- **SUPPLIED DATA**
□ □ □
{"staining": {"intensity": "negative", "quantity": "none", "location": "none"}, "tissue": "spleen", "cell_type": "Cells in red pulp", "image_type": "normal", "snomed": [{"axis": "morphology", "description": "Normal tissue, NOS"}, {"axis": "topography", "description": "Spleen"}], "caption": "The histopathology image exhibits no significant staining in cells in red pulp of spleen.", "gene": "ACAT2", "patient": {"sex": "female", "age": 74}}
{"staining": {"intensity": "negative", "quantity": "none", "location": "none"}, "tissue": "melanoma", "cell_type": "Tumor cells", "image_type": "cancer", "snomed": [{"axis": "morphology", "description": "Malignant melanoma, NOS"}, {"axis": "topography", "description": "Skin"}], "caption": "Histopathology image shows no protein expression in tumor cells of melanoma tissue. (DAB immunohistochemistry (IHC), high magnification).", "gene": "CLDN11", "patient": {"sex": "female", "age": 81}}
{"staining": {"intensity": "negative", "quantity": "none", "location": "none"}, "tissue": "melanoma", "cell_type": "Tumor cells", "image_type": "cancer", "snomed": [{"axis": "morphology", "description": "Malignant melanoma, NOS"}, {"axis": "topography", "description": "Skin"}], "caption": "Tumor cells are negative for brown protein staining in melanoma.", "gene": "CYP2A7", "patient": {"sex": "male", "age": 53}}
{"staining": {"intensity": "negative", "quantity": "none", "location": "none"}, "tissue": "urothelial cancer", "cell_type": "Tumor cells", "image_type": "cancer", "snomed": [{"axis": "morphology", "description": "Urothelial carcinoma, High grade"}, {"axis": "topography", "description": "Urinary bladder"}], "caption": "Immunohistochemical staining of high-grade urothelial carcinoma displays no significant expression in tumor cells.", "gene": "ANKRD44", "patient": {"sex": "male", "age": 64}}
□ □ □
- **PROBLEM DETAILS**
How many lines in the listing above contain "cancer"? Answer with the number alone.

- **EXERCISE ANSWER**
3